I've been out of tech for as long as OP, a single thing from my experience so far:

- Stronger requirements regarding specific frameworks and languages.

Generically, five years ago it felt like you could be an all around good engineer in some domain and be a good candidate in an adjacent domain. Today, it seems that you need to be completely up to date on the language in addition to all the best practices, build tools, and _all-in_ on a very specific set of libraries and frameworks. A candidate with any deviation is rejected.

Economics tells us it's because of a tighter labor market but in a way it says to me there's less room for learning and creativity.

If you were to ask me, I would say that middle managers are generally miserable and are trying to avoid risk and maintain job security by NOT hiring people as long as there is VC money to burn.

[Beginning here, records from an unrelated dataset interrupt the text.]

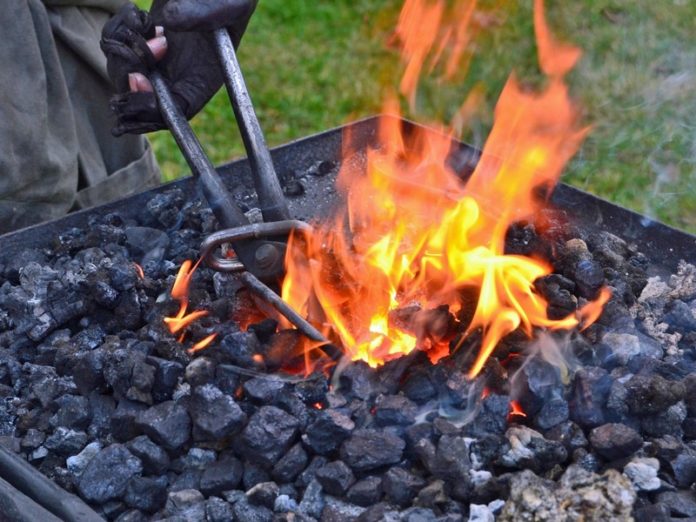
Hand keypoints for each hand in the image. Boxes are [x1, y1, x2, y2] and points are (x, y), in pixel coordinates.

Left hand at [100, 0, 257, 135]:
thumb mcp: (231, 5)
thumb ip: (205, 15)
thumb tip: (169, 21)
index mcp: (203, 79)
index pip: (174, 111)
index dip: (151, 109)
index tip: (139, 80)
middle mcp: (178, 75)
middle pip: (140, 97)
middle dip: (129, 74)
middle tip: (142, 43)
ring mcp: (158, 59)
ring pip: (122, 71)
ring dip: (124, 49)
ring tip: (145, 22)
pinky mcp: (142, 39)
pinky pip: (115, 46)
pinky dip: (118, 31)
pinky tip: (138, 14)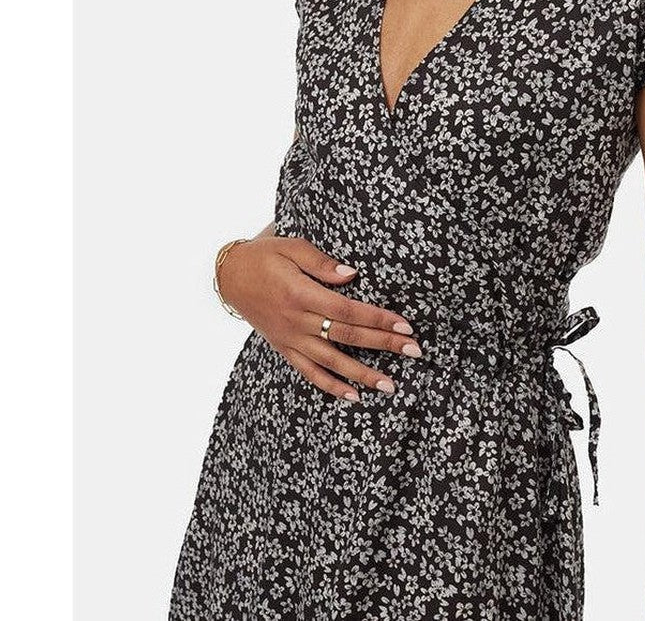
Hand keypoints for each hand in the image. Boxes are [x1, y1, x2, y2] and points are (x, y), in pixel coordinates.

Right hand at [217, 235, 420, 401]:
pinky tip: (354, 396)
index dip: (378, 319)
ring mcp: (291, 339)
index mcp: (302, 294)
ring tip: (391, 385)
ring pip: (332, 362)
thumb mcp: (292, 247)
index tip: (405, 325)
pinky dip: (331, 386)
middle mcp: (297, 321)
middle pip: (348, 337)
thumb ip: (321, 263)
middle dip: (384, 344)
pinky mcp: (285, 349)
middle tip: (415, 351)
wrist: (229, 276)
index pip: (348, 311)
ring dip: (363, 375)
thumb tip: (352, 274)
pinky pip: (309, 372)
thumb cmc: (265, 256)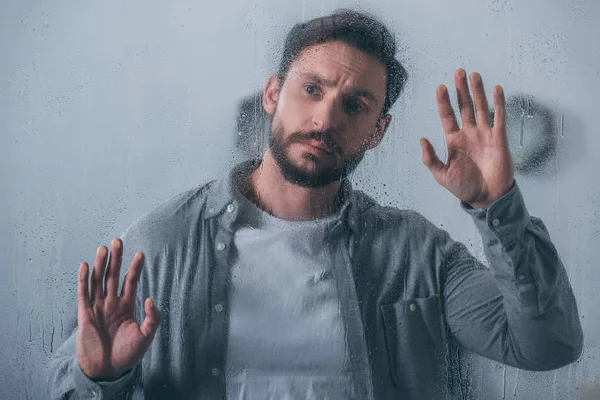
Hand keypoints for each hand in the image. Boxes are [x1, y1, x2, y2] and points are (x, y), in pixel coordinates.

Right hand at [76, 238, 161, 380]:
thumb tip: (151, 299)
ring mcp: (98, 307)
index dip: (135, 268)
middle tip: (118, 240)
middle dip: (116, 258)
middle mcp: (112, 303)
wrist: (108, 370)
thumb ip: (152, 318)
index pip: (131, 282)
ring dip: (101, 265)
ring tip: (104, 248)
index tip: (141, 254)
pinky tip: (86, 265)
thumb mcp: (146, 336)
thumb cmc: (127, 354)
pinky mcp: (84, 314)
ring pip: (98, 281)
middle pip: (113, 275)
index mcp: (127, 306)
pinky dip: (84, 279)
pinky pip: (83, 294)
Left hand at [420, 68, 514, 208]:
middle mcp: (468, 133)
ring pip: (480, 107)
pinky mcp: (499, 138)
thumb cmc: (463, 187)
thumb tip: (422, 140)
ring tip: (473, 75)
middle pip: (464, 106)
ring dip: (478, 91)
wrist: (487, 198)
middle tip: (458, 71)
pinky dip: (499, 103)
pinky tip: (496, 89)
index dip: (444, 102)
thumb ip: (431, 158)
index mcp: (454, 140)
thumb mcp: (442, 175)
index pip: (447, 116)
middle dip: (461, 90)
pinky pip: (499, 117)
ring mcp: (484, 134)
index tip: (440, 87)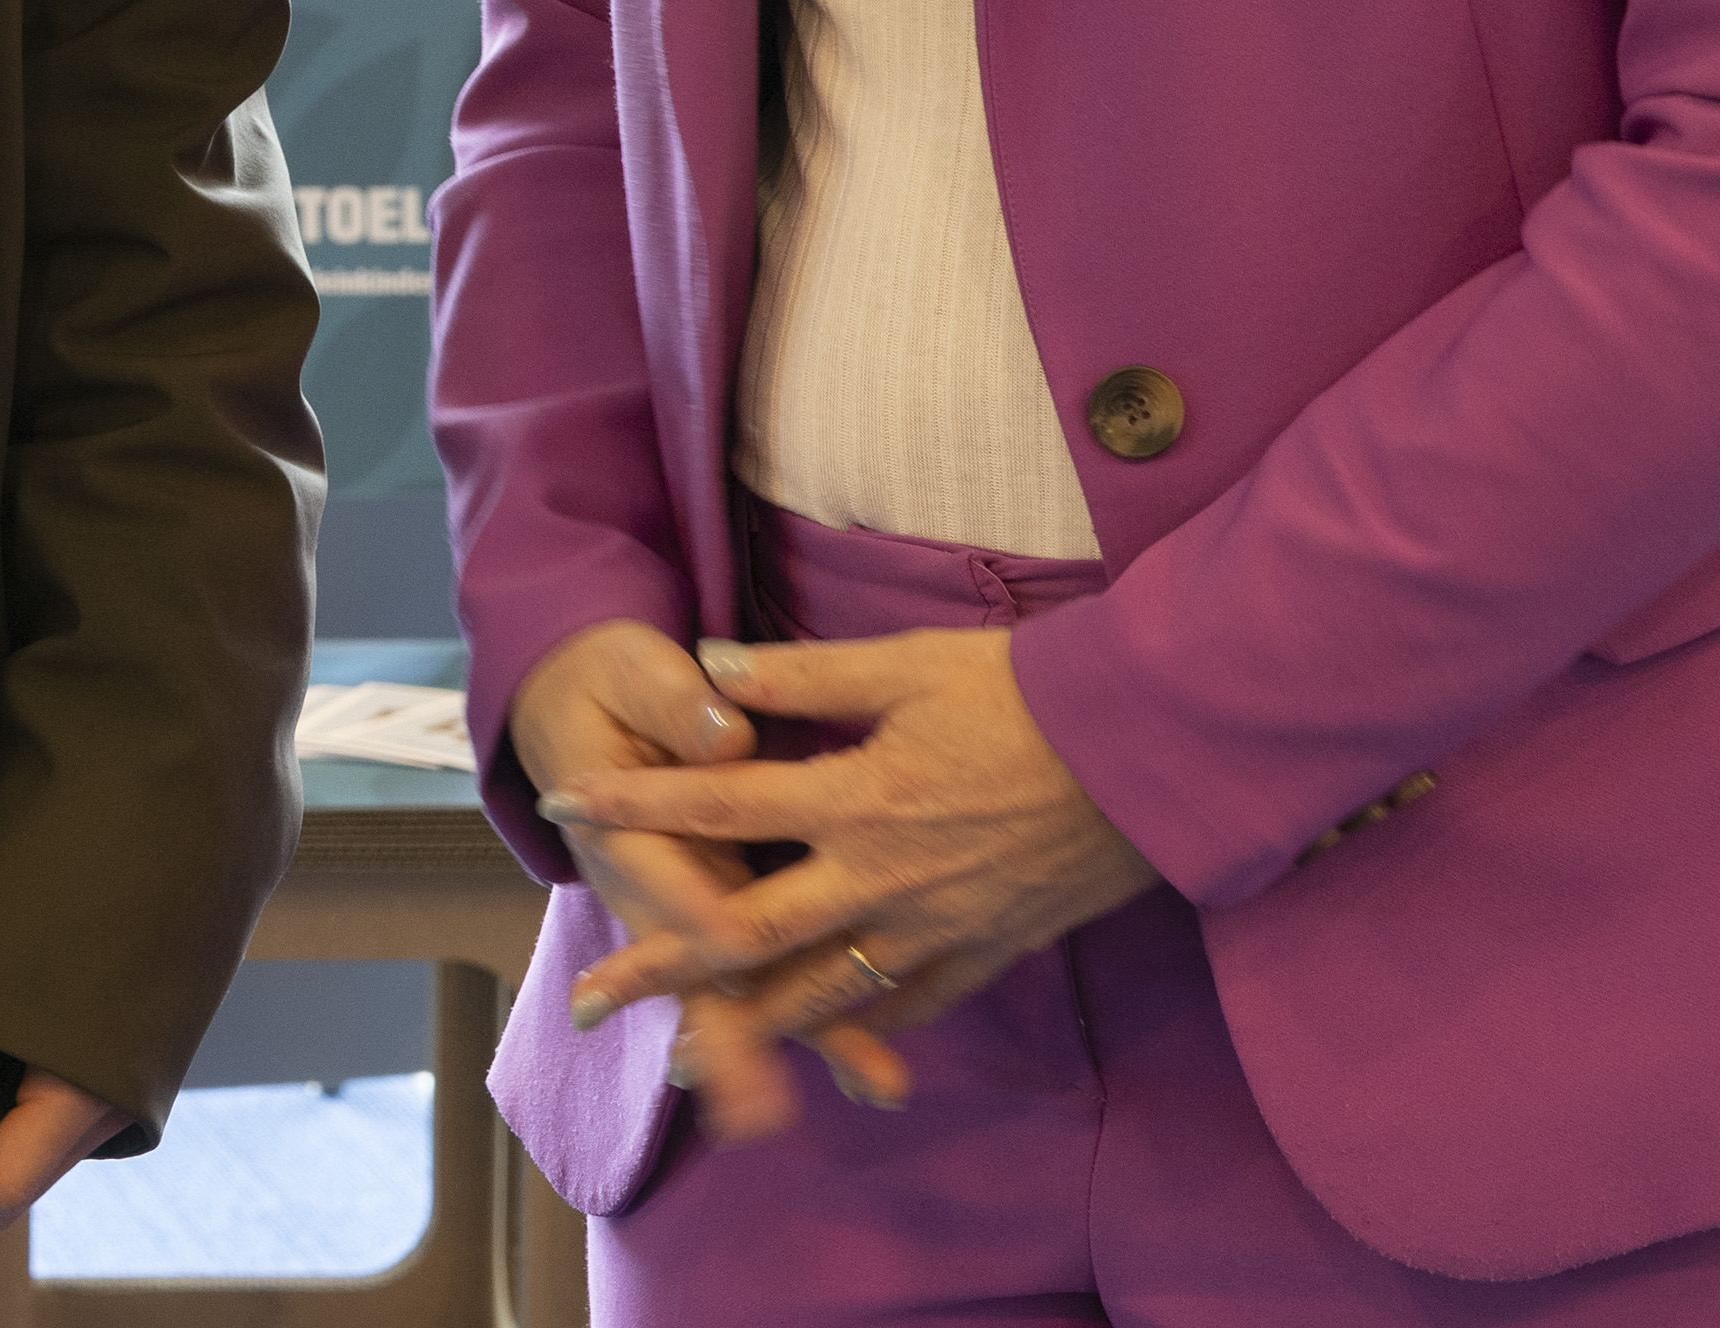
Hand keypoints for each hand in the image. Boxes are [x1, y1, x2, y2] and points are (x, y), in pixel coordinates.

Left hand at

But I'm a nihilist.
I know this is late, but a lot of us really want to hire people, but there are a lot of people out there that are overconfident in their skillset, and sometimes you have to do a quick sanity check to weed them out. I agree, though, that most you can tell before that point. I'd never make someone donate a day to a test, but 15 mins of whiteboarding can go a long way if someone doesnt have a lot of publically available code to go look at (and, a lot of devs don't, due to working on public repos)
Here are just a few:

1) All day interviews. Seriously, I've had an 8 hour interview. They served me breakfast, lunch and dinner. This was after several other rounds of interviews.

2) Expecting me to perform "free work". I have had several companies insist that I create and submit "sample" projects. This is NOT simple stuff like FizzBuzz. The projects realistically take 20+ hours and are solving non-trivial problems. This is before you even talk to anyone.

3) It can take weeks or months to go through the process and finally get an answer: one way or the other.

4) Companies straight up lie about everything, from working conditions to performance expectations.